Open aplefull opened 1 month ago

aplefull commented 1 month ago

Currently css variables don't support second argument. An optional second argument to the function should work as a fallback value.

Example:

<style>
    :root {
        --a: initial;
    }

    body {
        background: var(--a, crimson);
    }
</style>
Chrome Ladybird
![image](https://github.com/user-attachments/assets/bc40ca07-4489-4481-941b-d2a7550b30f4) ![image](https://github.com/user-attachments/assets/83bdf045-4bee-44c7-8bb2-bb356698f988)
AtkinsSJ commented 1 month ago

I don't understand this test - initial is a valid value, so it shouldn't use the fallback. But we're probably doing something wrong if Chrome and Firefox are behaving like that. :thinking:

aplefull commented 1 month ago

Oh wait, you are right, this is a weird example. This seems to happen with all CSS wide keywords: initial | inherit | unset | revert | revert-layer. For some reason, both Chrome and Firefox return an empty string when querying getComputedStyle(document.body).getPropertyValue('--a') when --a is set to any of the keywords above, which is probably why var uses a fallback value. Haven't figured out why this happens yet.

AtkinsSJ commented 1 month ago

Ah... From the spec:

The CSS-wide keywords can be used in custom properties, with the same meaning as in any another property.

Note: That is, they’re interpreted at cascaded-value time as normal, and are not preserved as the custom property’s value, and thus are not substituted in by the corresponding variable.

So, --a: inherit should inherit the parent's value of --a, and then that's what should be substituted in. In the example, there is no parent value for --a, so it becomes the "guaranteed-invalid value", and the fallback argument would be used.

Records provided:
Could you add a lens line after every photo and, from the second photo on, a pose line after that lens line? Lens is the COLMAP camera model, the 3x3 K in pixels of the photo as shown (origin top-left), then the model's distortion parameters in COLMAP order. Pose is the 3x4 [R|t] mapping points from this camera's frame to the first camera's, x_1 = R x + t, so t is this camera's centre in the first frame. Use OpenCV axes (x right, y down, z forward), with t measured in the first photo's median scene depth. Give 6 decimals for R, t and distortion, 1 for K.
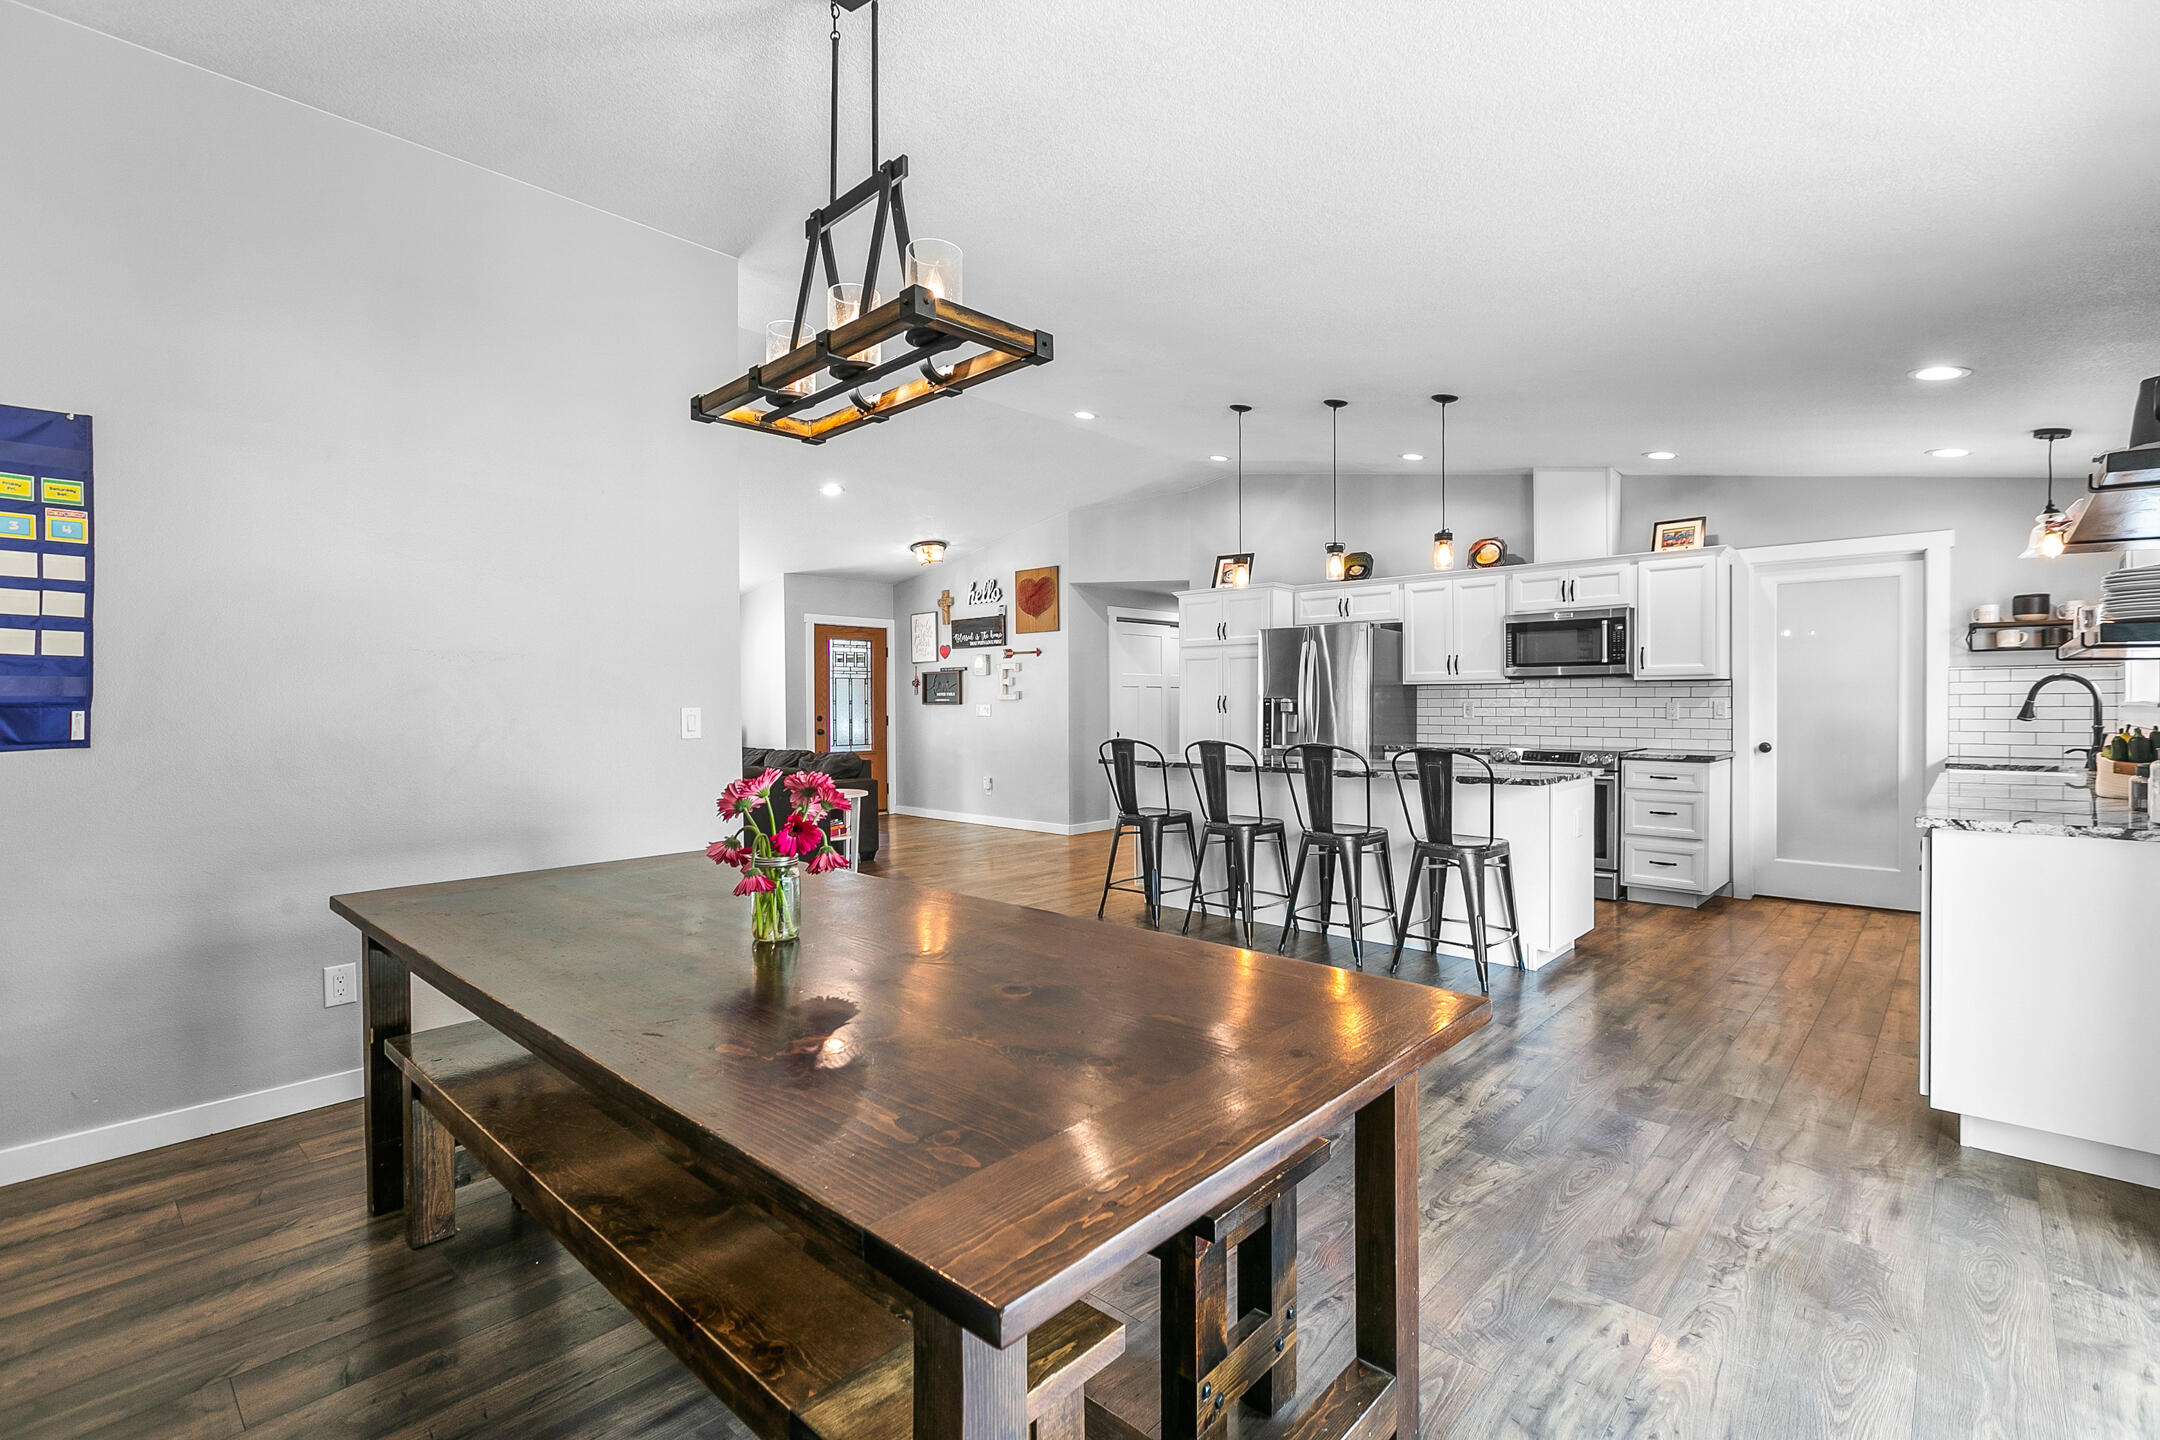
lens RADIAL K [[985.3, 0, 1090.0], [0, 985.3, 708.8], [0, 0, 1]] dist [0.012417, -0.001207]
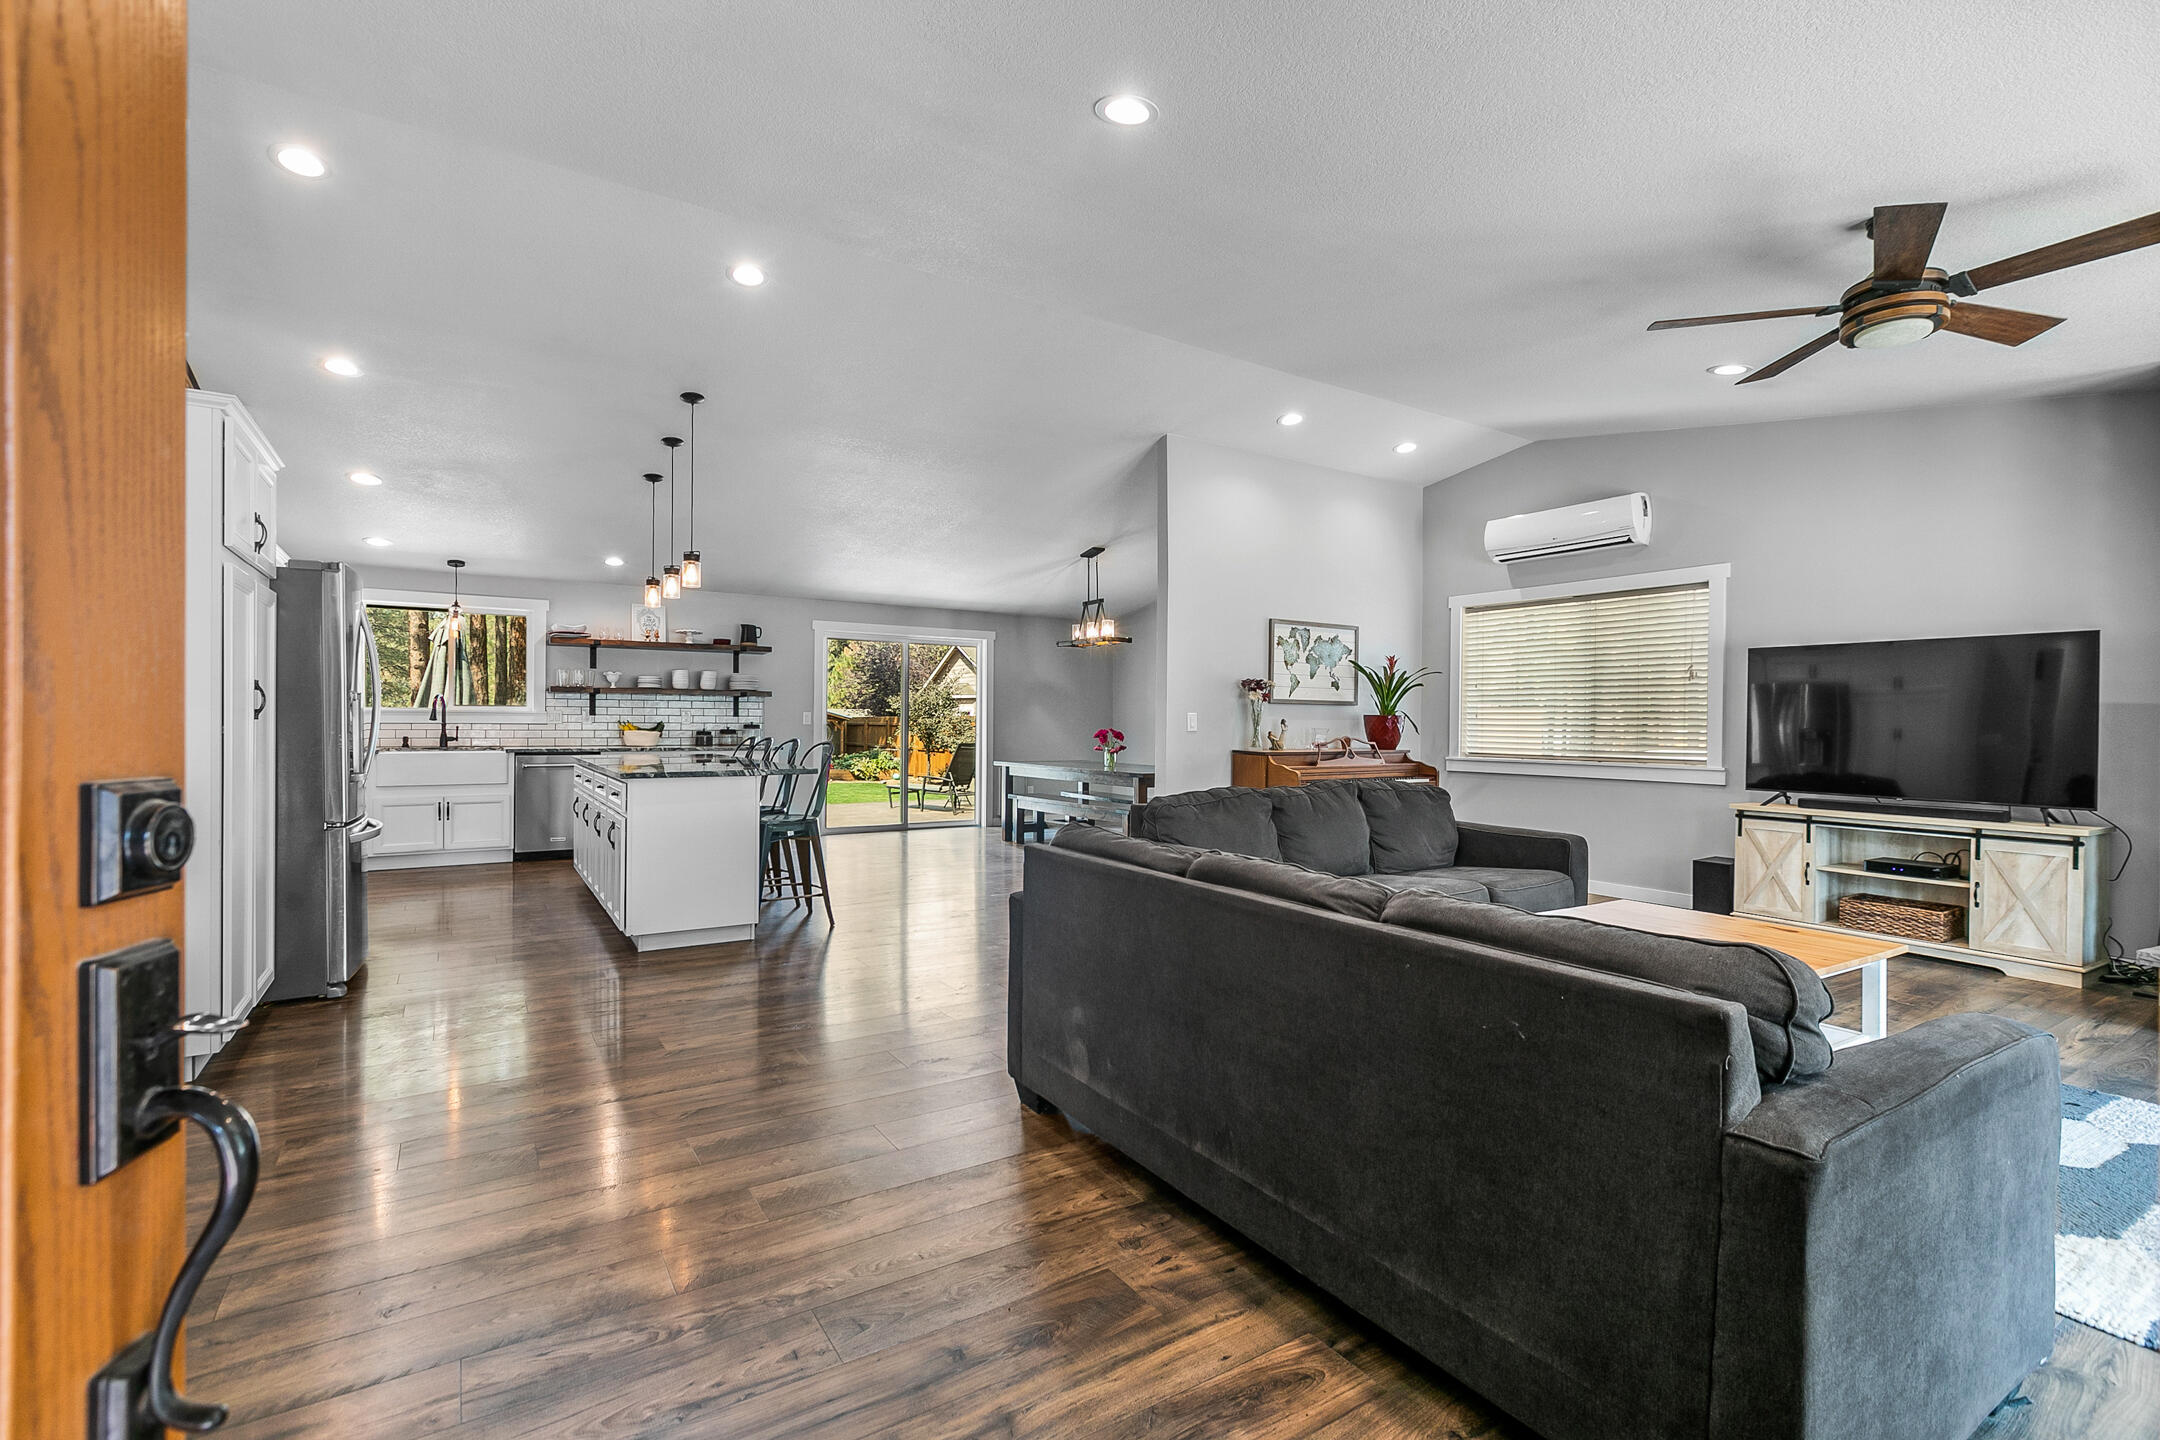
lens RADIAL K [[985.3, 0, 1094.2], [0, 985.3, 724.3], [0, 0, 1]] dist [0.012417, -0.001207]
pose [[-0.972278, -0.002244, 0.233818, -0.376793], [-0.000020, 0.999955, 0.009515, 0.002018], [-0.233829, 0.009246, -0.972234, 1.533456]]
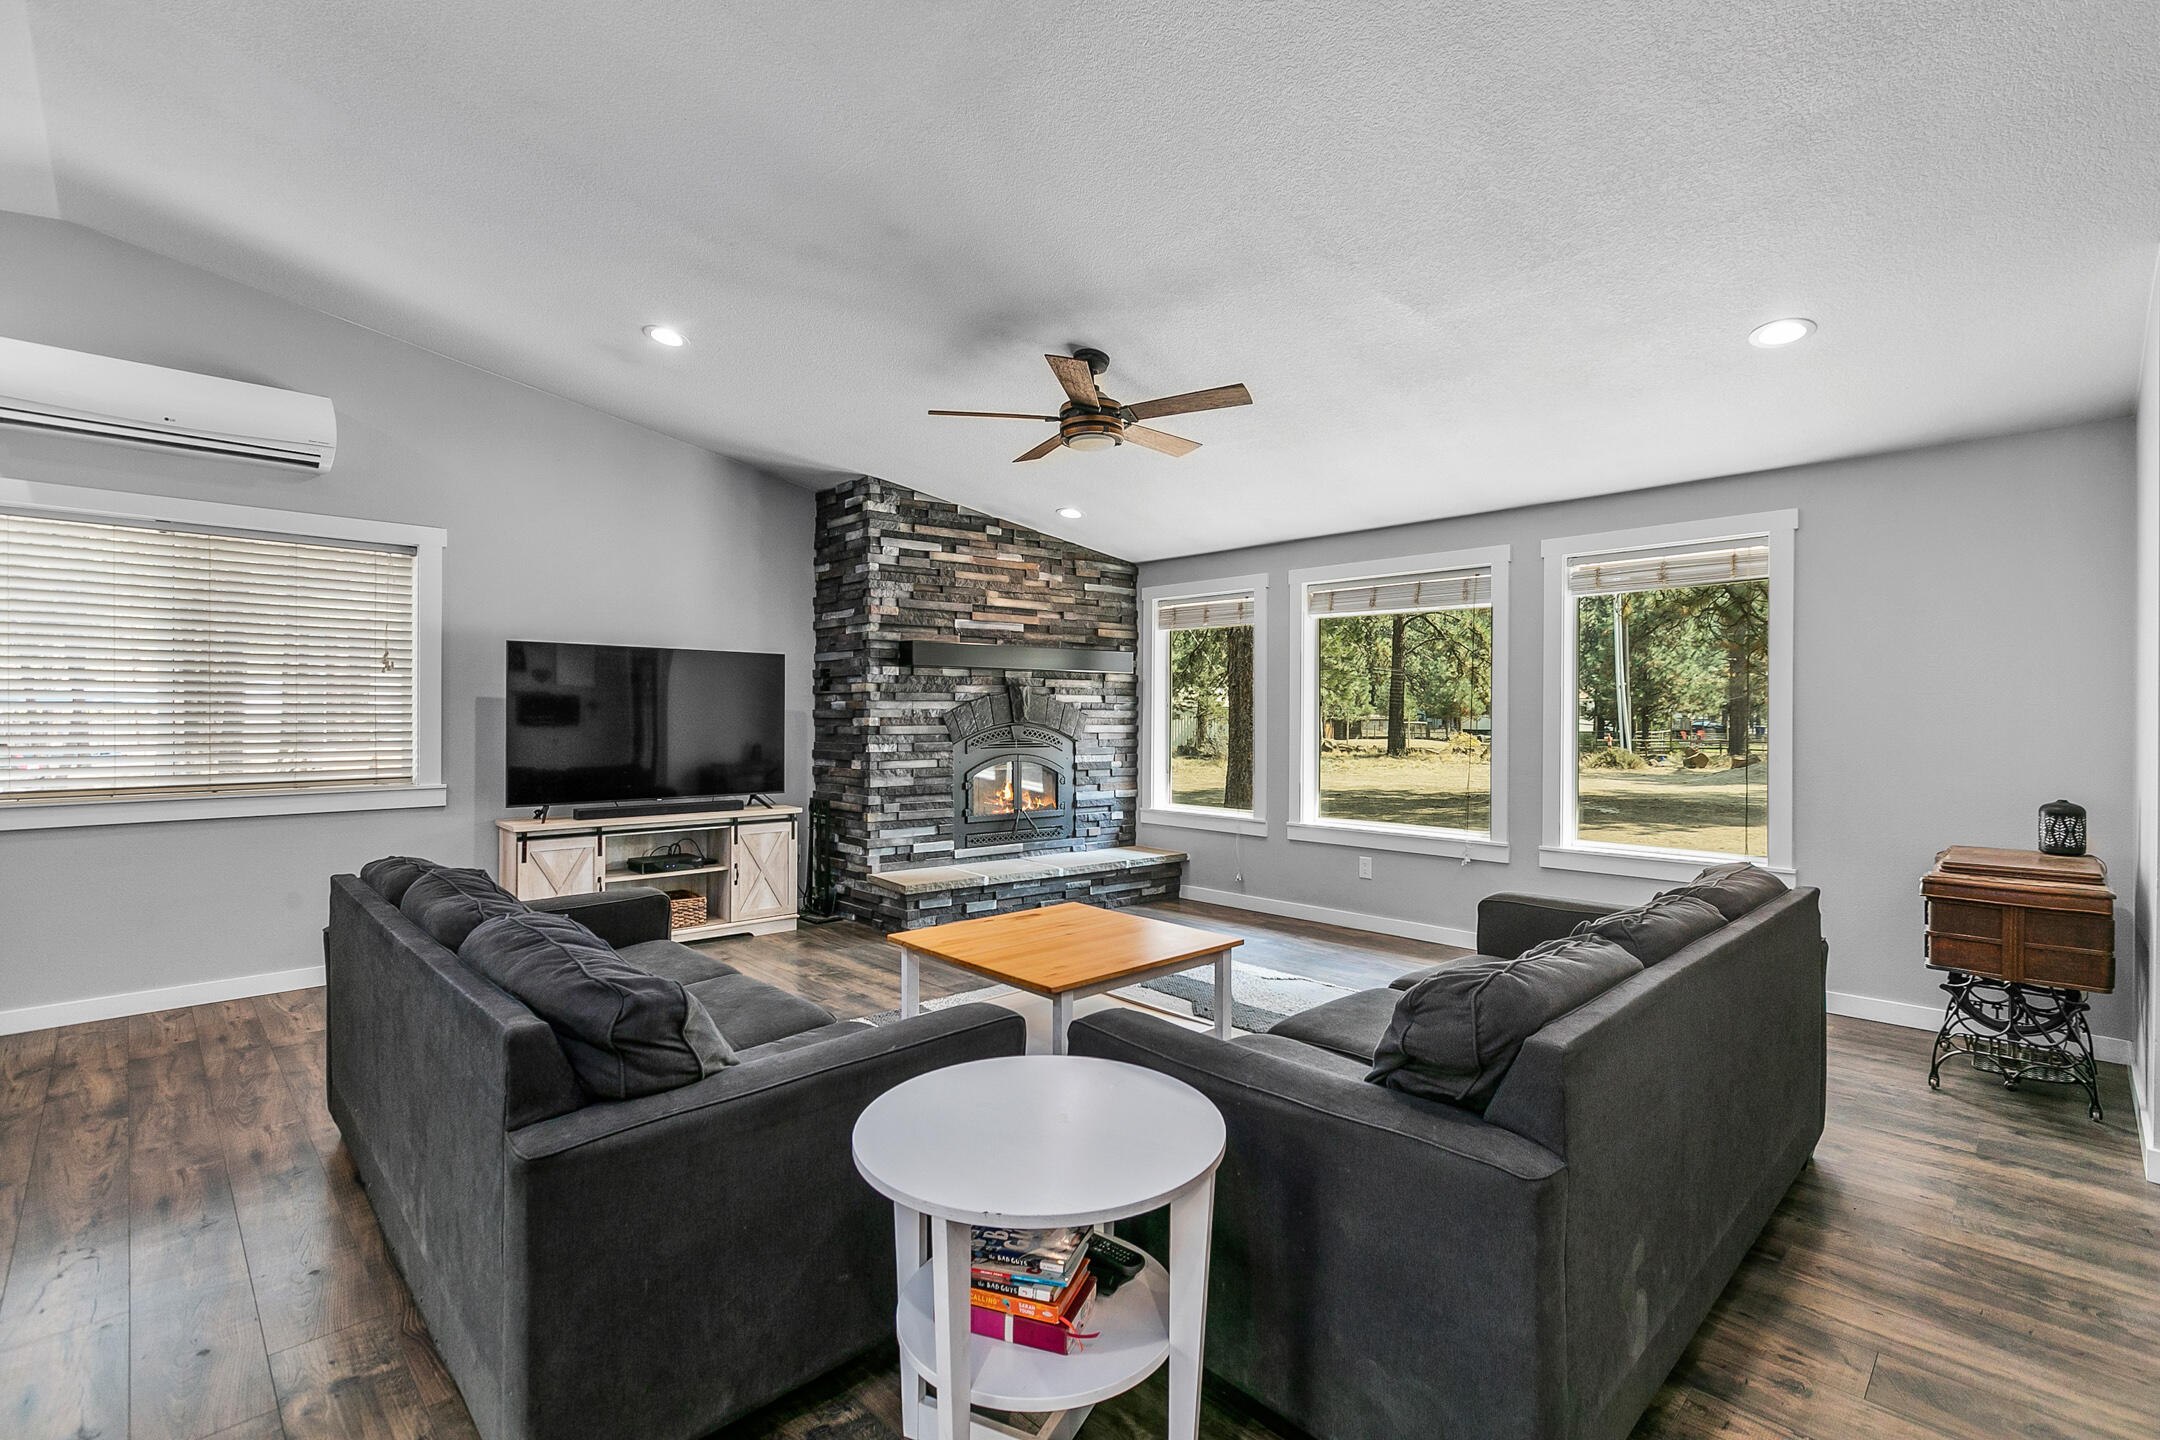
lens RADIAL K [[985.3, 0, 1079.4], [0, 985.3, 720.2], [0, 0, 1]] dist [0.012417, -0.001207]
pose [[-0.049514, 0.012860, -0.998691, -0.032148], [-0.011827, 0.999839, 0.013462, -0.011565], [0.998703, 0.012478, -0.049354, 1.034584]]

Exercise prompt:
Write what comes next in the discussion of CSS variable fallback values, picking up after its final sentence. You won't need the lines for this.

Exercise response:
So yeah, we're doing this wrong. Thanks for finding it! I guess during style computation we need to examine the values of any custom properties, and apply the CSS-wide keywords if they're set to them.

Gingeh commented 1 month ago

It seems like the problem comes from expanding the variables in the parser rather than at computed value time as specified, this could be solved by either moving variable expansion to the style computer or by attempting to handle them in the parser

AtkinsSJ commented 1 month ago

I think there are two parts to this:

  1. In Parser::parse_css_value(), we should rearrange the code to still try and parse_builtin_value() even for custom properties.
  2. Handle those while cascading, in cascade_custom_properties() probably. I noticed yesterday that we're already not cascading those quite right: we do a single pass, but should do one pass for regular variables and a second pass for !important variables afterwards.

There might be some rough edges with this, I don't know if we always expect custom_properties to hold UnresolvedStyleValues.